SHORT PROBLEM:
Switch "common name" to "vernacular name" everywhere in the data below, changing nothing else.

─── DATA LINES

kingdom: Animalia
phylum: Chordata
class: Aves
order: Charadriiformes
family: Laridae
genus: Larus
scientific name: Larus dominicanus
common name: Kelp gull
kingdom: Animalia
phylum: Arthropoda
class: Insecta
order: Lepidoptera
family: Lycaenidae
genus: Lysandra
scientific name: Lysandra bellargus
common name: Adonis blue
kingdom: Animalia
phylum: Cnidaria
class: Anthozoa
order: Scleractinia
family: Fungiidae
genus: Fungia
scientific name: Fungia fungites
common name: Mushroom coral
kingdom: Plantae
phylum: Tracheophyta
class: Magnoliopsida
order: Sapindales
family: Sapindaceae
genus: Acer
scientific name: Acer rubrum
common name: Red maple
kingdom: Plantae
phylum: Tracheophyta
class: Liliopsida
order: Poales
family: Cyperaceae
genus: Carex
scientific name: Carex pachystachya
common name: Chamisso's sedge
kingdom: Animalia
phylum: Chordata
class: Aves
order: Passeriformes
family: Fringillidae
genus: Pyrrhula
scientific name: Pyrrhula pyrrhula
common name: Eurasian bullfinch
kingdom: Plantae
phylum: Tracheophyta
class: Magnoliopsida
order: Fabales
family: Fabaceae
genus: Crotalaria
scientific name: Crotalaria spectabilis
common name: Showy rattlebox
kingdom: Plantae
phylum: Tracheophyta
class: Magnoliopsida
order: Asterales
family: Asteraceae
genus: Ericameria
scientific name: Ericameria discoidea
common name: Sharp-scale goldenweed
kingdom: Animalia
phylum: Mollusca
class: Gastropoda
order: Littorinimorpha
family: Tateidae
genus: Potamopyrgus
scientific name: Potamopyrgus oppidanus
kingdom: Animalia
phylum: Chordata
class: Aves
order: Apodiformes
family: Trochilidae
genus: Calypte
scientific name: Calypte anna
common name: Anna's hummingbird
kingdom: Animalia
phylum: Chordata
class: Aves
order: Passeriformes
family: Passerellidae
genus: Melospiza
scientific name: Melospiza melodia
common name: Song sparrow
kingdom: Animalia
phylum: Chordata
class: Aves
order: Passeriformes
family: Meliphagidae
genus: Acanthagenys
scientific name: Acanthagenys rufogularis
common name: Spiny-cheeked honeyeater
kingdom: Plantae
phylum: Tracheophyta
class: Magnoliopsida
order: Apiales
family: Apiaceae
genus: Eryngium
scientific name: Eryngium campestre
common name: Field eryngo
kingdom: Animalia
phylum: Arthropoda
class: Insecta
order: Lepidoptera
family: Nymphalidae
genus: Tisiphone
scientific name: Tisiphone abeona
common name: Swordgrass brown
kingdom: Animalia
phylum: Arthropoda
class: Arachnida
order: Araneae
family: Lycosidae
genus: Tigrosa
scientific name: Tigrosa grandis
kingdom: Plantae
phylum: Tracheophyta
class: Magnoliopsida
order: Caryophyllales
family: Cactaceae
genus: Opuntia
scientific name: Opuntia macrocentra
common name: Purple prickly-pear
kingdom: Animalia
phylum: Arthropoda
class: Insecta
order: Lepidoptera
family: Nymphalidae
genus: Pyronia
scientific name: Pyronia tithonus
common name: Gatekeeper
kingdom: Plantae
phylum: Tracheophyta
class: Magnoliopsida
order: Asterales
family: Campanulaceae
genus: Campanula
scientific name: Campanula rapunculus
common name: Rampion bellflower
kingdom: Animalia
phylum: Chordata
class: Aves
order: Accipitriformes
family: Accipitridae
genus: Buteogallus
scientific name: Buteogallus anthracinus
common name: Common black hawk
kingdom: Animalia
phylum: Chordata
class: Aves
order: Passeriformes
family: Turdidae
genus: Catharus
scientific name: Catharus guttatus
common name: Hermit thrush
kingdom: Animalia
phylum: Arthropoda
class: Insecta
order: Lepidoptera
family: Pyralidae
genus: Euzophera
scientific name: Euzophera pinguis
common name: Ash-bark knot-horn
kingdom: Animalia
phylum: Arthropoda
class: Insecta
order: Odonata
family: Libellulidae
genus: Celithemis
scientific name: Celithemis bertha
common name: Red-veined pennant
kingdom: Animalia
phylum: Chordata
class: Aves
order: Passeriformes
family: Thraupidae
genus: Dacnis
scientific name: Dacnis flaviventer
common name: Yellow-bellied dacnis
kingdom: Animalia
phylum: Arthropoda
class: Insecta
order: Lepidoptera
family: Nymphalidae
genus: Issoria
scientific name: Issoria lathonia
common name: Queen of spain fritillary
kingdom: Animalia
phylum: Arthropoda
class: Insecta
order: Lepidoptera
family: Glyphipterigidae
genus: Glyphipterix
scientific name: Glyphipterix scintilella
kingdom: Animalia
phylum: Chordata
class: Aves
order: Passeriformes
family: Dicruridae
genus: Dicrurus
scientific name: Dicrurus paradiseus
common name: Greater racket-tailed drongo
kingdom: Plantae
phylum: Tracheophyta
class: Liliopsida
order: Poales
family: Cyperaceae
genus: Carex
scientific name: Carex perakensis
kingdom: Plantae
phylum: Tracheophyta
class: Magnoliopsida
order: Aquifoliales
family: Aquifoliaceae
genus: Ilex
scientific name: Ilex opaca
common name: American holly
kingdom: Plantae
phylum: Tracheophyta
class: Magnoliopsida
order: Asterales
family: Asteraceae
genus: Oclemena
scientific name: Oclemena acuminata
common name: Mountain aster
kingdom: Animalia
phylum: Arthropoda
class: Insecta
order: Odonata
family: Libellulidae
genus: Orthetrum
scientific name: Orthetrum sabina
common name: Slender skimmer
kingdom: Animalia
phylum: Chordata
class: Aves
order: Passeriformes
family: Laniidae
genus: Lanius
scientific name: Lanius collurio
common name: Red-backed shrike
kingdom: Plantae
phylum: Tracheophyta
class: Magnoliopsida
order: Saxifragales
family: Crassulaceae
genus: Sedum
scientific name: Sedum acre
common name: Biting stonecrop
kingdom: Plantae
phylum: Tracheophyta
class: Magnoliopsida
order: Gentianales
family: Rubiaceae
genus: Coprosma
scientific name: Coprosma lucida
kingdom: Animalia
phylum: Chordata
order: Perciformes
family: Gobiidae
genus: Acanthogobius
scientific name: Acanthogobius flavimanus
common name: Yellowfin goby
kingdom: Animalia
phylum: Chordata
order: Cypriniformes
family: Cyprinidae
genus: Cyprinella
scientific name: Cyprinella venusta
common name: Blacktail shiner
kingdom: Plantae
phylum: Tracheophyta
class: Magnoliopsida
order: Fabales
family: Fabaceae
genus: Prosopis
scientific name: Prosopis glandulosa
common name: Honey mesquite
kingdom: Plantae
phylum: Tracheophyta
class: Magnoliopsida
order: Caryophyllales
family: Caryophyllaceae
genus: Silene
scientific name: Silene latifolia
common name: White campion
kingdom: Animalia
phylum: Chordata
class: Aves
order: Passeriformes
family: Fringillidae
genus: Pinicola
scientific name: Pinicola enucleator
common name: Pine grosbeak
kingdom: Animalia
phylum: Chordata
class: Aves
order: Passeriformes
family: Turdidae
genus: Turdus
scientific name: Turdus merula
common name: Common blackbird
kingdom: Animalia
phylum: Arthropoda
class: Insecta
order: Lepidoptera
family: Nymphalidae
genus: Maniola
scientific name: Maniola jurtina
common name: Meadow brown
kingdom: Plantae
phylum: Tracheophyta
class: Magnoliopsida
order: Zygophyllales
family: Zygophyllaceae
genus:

──────

FINISHED ANSWER:
kingdom: Animalia
phylum: Chordata
class: Aves
order: Charadriiformes
family: Laridae
genus: Larus
scientific name: Larus dominicanus
vernacular name: Kelp gull
kingdom: Animalia
phylum: Arthropoda
class: Insecta
order: Lepidoptera
family: Lycaenidae
genus: Lysandra
scientific name: Lysandra bellargus
vernacular name: Adonis blue
kingdom: Animalia
phylum: Cnidaria
class: Anthozoa
order: Scleractinia
family: Fungiidae
genus: Fungia
scientific name: Fungia fungites
vernacular name: Mushroom coral
kingdom: Plantae
phylum: Tracheophyta
class: Magnoliopsida
order: Sapindales
family: Sapindaceae
genus: Acer
scientific name: Acer rubrum
vernacular name: Red maple
kingdom: Plantae
phylum: Tracheophyta
class: Liliopsida
order: Poales
family: Cyperaceae
genus: Carex
scientific name: Carex pachystachya
vernacular name: Chamisso's sedge
kingdom: Animalia
phylum: Chordata
class: Aves
order: Passeriformes
family: Fringillidae
genus: Pyrrhula
scientific name: Pyrrhula pyrrhula
vernacular name: Eurasian bullfinch
kingdom: Plantae
phylum: Tracheophyta
class: Magnoliopsida
order: Fabales
family: Fabaceae
genus: Crotalaria
scientific name: Crotalaria spectabilis
vernacular name: Showy rattlebox
kingdom: Plantae
phylum: Tracheophyta
class: Magnoliopsida
order: Asterales
family: Asteraceae
genus: Ericameria
scientific name: Ericameria discoidea
vernacular name: Sharp-scale goldenweed
kingdom: Animalia
phylum: Mollusca
class: Gastropoda
order: Littorinimorpha
family: Tateidae
genus: Potamopyrgus
scientific name: Potamopyrgus oppidanus
kingdom: Animalia
phylum: Chordata
class: Aves
order: Apodiformes
family: Trochilidae
genus: Calypte
scientific name: Calypte anna
vernacular name: Anna's hummingbird
kingdom: Animalia
phylum: Chordata
class: Aves
order: Passeriformes
family: Passerellidae
genus: Melospiza
scientific name: Melospiza melodia
vernacular name: Song sparrow
kingdom: Animalia
phylum: Chordata
class: Aves
order: Passeriformes
family: Meliphagidae
genus: Acanthagenys
scientific name: Acanthagenys rufogularis
vernacular name: Spiny-cheeked honeyeater
kingdom: Plantae
phylum: Tracheophyta
class: Magnoliopsida
order: Apiales
family: Apiaceae
genus: Eryngium
scientific name: Eryngium campestre
vernacular name: Field eryngo
kingdom: Animalia
phylum: Arthropoda
class: Insecta
order: Lepidoptera
family: Nymphalidae
genus: Tisiphone
scientific name: Tisiphone abeona
vernacular name: Swordgrass brown
kingdom: Animalia
phylum: Arthropoda
class: Arachnida
order: Araneae
family: Lycosidae
genus: Tigrosa
scientific name: Tigrosa grandis
kingdom: Plantae
phylum: Tracheophyta
class: Magnoliopsida
order: Caryophyllales
family: Cactaceae
genus: Opuntia
scientific name: Opuntia macrocentra
vernacular name: Purple prickly-pear
kingdom: Animalia
phylum: Arthropoda
class: Insecta
order: Lepidoptera
family: Nymphalidae
genus: Pyronia
scientific name: Pyronia tithonus
vernacular name: Gatekeeper
kingdom: Plantae
phylum: Tracheophyta
class: Magnoliopsida
order: Asterales
family: Campanulaceae
genus: Campanula
scientific name: Campanula rapunculus
vernacular name: Rampion bellflower
kingdom: Animalia
phylum: Chordata
class: Aves
order: Accipitriformes
family: Accipitridae
genus: Buteogallus
scientific name: Buteogallus anthracinus
vernacular name: Common black hawk
kingdom: Animalia
phylum: Chordata
class: Aves
order: Passeriformes
family: Turdidae
genus: Catharus
scientific name: Catharus guttatus
vernacular name: Hermit thrush
kingdom: Animalia
phylum: Arthropoda
class: Insecta
order: Lepidoptera
family: Pyralidae
genus: Euzophera
scientific name: Euzophera pinguis
vernacular name: Ash-bark knot-horn
kingdom: Animalia
phylum: Arthropoda
class: Insecta
order: Odonata
family: Libellulidae
genus: Celithemis
scientific name: Celithemis bertha
vernacular name: Red-veined pennant
kingdom: Animalia
phylum: Chordata
class: Aves
order: Passeriformes
family: Thraupidae
genus: Dacnis
scientific name: Dacnis flaviventer
vernacular name: Yellow-bellied dacnis
kingdom: Animalia
phylum: Arthropoda
class: Insecta
order: Lepidoptera
family: Nymphalidae
genus: Issoria
scientific name: Issoria lathonia
vernacular name: Queen of spain fritillary
kingdom: Animalia
phylum: Arthropoda
class: Insecta
order: Lepidoptera
family: Glyphipterigidae
genus: Glyphipterix
scientific name: Glyphipterix scintilella
kingdom: Animalia
phylum: Chordata
class: Aves
order: Passeriformes
family: Dicruridae
genus: Dicrurus
scientific name: Dicrurus paradiseus
vernacular name: Greater racket-tailed drongo
kingdom: Plantae
phylum: Tracheophyta
class: Liliopsida
order: Poales
family: Cyperaceae
genus: Carex
scientific name: Carex perakensis
kingdom: Plantae
phylum: Tracheophyta
class: Magnoliopsida
order: Aquifoliales
family: Aquifoliaceae
genus: Ilex
scientific name: Ilex opaca
vernacular name: American holly
kingdom: Plantae
phylum: Tracheophyta
class: Magnoliopsida
order: Asterales
family: Asteraceae
genus: Oclemena
scientific name: Oclemena acuminata
vernacular name: Mountain aster
kingdom: Animalia
phylum: Arthropoda
class: Insecta
order: Odonata
family: Libellulidae
genus: Orthetrum
scientific name: Orthetrum sabina
vernacular name: Slender skimmer
kingdom: Animalia
phylum: Chordata
class: Aves
order: Passeriformes
family: Laniidae
genus: Lanius
scientific name: Lanius collurio
vernacular name: Red-backed shrike
kingdom: Plantae
phylum: Tracheophyta
class: Magnoliopsida
order: Saxifragales
family: Crassulaceae
genus: Sedum
scientific name: Sedum acre
vernacular name: Biting stonecrop
kingdom: Plantae
phylum: Tracheophyta
class: Magnoliopsida
order: Gentianales
family: Rubiaceae
genus: Coprosma
scientific name: Coprosma lucida
kingdom: Animalia
phylum: Chordata
order: Perciformes
family: Gobiidae
genus: Acanthogobius
scientific name: Acanthogobius flavimanus
vernacular name: Yellowfin goby
kingdom: Animalia
phylum: Chordata
order: Cypriniformes
family: Cyprinidae
genus: Cyprinella
scientific name: Cyprinella venusta
vernacular name: Blacktail shiner
kingdom: Plantae
phylum: Tracheophyta
class: Magnoliopsida
order: Fabales
family: Fabaceae
genus: Prosopis
scientific name: Prosopis glandulosa
vernacular name: Honey mesquite
kingdom: Plantae
phylum: Tracheophyta
class: Magnoliopsida
order: Caryophyllales
family: Caryophyllaceae
genus: Silene
scientific name: Silene latifolia
vernacular name: White campion
kingdom: Animalia
phylum: Chordata
class: Aves
order: Passeriformes
family: Fringillidae
genus: Pinicola
scientific name: Pinicola enucleator
vernacular name: Pine grosbeak
kingdom: Animalia
phylum: Chordata
class: Aves
order: Passeriformes
family: Turdidae
genus: Turdus
scientific name: Turdus merula
vernacular name: Common blackbird
kingdom: Animalia
phylum: Arthropoda
class: Insecta
order: Lepidoptera
family: Nymphalidae
genus: Maniola
scientific name: Maniola jurtina
vernacular name: Meadow brown
kingdom: Plantae
phylum: Tracheophyta
class: Magnoliopsida
order: Zygophyllales
family: Zygophyllaceae
genus:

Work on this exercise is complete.